Text provided:
##########

Impairment of Long-Lived Assets

 

Long-lived assets, including property, plant and equipment, are reviewed for impairment whenever events or changes in circumstances indicate that the carrying amount of an asset may not be recoverable. Recoverability of assets to be held and used is measured by a comparison of the carrying amount of an asset to the estimated undiscounted future cash flows expected to be generated by the asset. If the carrying amount of an asset exceeds its estimated future cash flows, an impairment charge is recognized by the amount by which the carrying amount of the asset exceeds the fair value of the asset.

 

Intangible Assets

 

Intangible assets are amortized using the straight-line method over their estimated period of benefit. Evaluation of the recoverability of intangible assets is made to take into account events or circumstances that warrant revised estimates of useful lives or that indicate that impairment exists. All of our intangible assets are subject to amortization. No impairments of intangible assets have been identified during any of the periods presented. Land use rights with a finite useful life are amortized on a straight-line basis over their estimated useful life of 50 years.

 

Foreign Currency Translation and Transactions

 

The accompanying consolidated financial statements are presented in U.S. Dollars (“$”). Greater China International’s functional currency is the Hong Kong Dollar (“HKD”) and Nanchang Hanxin Agriculture Technology Co., Ltd, General Fruit and General Preservation’s functional currency is the Chinese Yuan Renminbi (“RMB”). All assets and liabilities were translated at the current exchange rate, at respective balance sheet dates, stockholders’ equity is translated at the historical rates and income statement items are translated at the average exchange rate for the reporting periods. The resulting translation adjustments are reported as other comprehensive income and accumulated other comprehensive income in stockholders’ equity in accordance with the Codification ASC 220, Comprehensive Income.

 

Cash flows from the Company’s operations included in the statement of cash flows is calculated based upon the functional currency using the average translation rate. As a result, amounts related to assets and liabilities reported on the statement of cash flows will not necessarily agree with arithmetical changes in the corresponding balances on the consolidated balance sheets. No presentation is made that the RMB amounts could have been, or could be, converted into $ at the rates used in translation.

 

Transaction gains and losses that arise from exchange rate fluctuations from transactions denominated in a currency other than the functional currency are included in the results of operations as incurred. There were no material transaction gains or losses in the periods presented.

##########

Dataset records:
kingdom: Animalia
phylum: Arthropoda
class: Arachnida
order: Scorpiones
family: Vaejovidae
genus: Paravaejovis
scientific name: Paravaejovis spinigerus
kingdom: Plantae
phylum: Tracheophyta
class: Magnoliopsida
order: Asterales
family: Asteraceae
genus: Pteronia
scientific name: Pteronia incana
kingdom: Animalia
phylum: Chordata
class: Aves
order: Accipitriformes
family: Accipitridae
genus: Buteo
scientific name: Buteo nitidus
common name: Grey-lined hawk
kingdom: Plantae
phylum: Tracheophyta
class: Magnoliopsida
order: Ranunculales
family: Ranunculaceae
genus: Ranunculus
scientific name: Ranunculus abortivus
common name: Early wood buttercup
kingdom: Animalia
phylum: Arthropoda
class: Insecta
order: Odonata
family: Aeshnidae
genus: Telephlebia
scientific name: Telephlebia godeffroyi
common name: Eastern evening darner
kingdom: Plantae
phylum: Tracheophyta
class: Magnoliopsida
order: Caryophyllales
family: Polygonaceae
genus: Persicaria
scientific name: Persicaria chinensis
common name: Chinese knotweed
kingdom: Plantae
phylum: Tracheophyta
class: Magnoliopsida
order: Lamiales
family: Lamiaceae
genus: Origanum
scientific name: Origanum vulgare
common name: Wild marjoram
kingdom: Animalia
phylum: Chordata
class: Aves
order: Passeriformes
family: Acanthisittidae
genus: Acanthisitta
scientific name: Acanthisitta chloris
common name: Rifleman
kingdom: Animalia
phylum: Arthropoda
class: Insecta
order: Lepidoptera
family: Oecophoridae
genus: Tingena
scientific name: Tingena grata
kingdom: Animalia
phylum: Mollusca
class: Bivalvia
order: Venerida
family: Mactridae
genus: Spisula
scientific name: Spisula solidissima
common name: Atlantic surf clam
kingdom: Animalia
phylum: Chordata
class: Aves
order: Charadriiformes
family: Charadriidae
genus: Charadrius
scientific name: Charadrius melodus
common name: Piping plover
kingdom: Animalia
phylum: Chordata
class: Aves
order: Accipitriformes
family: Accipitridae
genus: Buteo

##########

Prompt A: Copy the entries from the line with "genus: Pteronia" through the last entry line, with no changes.
Prompt B: Continue the accounting policy notes from where they stop.
These entries are unrelated to the text.

Final answer A:
genus: Pteronia
scientific name: Pteronia incana
kingdom: Animalia
phylum: Chordata
class: Aves
order: Accipitriformes
family: Accipitridae
genus: Buteo
scientific name: Buteo nitidus
common name: Grey-lined hawk
kingdom: Plantae
phylum: Tracheophyta
class: Magnoliopsida
order: Ranunculales
family: Ranunculaceae
genus: Ranunculus
scientific name: Ranunculus abortivus
common name: Early wood buttercup
kingdom: Animalia
phylum: Arthropoda
class: Insecta
order: Odonata
family: Aeshnidae
genus: Telephlebia
scientific name: Telephlebia godeffroyi
common name: Eastern evening darner
kingdom: Plantae
phylum: Tracheophyta
class: Magnoliopsida
order: Caryophyllales
family: Polygonaceae
genus: Persicaria
scientific name: Persicaria chinensis
common name: Chinese knotweed
kingdom: Plantae
phylum: Tracheophyta
class: Magnoliopsida
order: Lamiales
family: Lamiaceae
genus: Origanum
scientific name: Origanum vulgare
common name: Wild marjoram
kingdom: Animalia
phylum: Chordata
class: Aves
order: Passeriformes
family: Acanthisittidae
genus: Acanthisitta
scientific name: Acanthisitta chloris
common name: Rifleman
kingdom: Animalia
phylum: Arthropoda
class: Insecta
order: Lepidoptera
family: Oecophoridae
genus: Tingena
scientific name: Tingena grata
kingdom: Animalia
phylum: Mollusca
class: Bivalvia
order: Venerida
family: Mactridae
genus: Spisula
scientific name: Spisula solidissima
common name: Atlantic surf clam
kingdom: Animalia
phylum: Chordata
class: Aves
order: Charadriiformes
family: Charadriidae
genus: Charadrius
scientific name: Charadrius melodus
common name: Piping plover
kingdom: Animalia
phylum: Chordata
class: Aves
order: Accipitriformes
family: Accipitridae
genus: Buteo

Final answer B:
 16 
 

 

The exchange rates used to translate amounts in RMB into $ for the purposes of preparing the consolidated financial statements were as follows:

 

   December 31, 2015   September 30, 2015 
Period end RMB:USD exchange rate   0.1541    0.1572 
Average Period RMB:USD exchange rate   0.1565    0.1622 
Period end HKD:USD exchange rate   0.1290    0.1290 
Average Period HKD:USD exchange rate   0.1290    0.1290 

 

Results of Operations for the Three Months Ended December 31, 2015 Compared to the Three Months Ended December 31, 2014

 

Revenues

 

For the three months ended December 31, 2015, we had net revenues of $10,750,118, as compared to those of $8,865,159 for the three months ended December 31, 2014, an increase of approximately $1,884,959 or 21.3%. The increase in net revenue is mainly because the quantity of navel oranges sold in the three months ended December 31, 2015 increased approximately 1,371,360 kilos (KG) or 11.5% compared to the quantity of navel oranges sold in the three months ended December 31, 2014, and the unit price increased 0.07 or 9.5% to $0.81 per KG during the three months ended December 31, 2015 from $0.74 per KG during the three months ended December 31, 2014. We have added four new leased orchards since January 2015 and these new orchards have yielded significant more oranges for sales for this harvest season, as compared to the previous harvest season.

 

Years ended  Sales
Volume
(in KG)
   Sale Price Per
KG
(in US$)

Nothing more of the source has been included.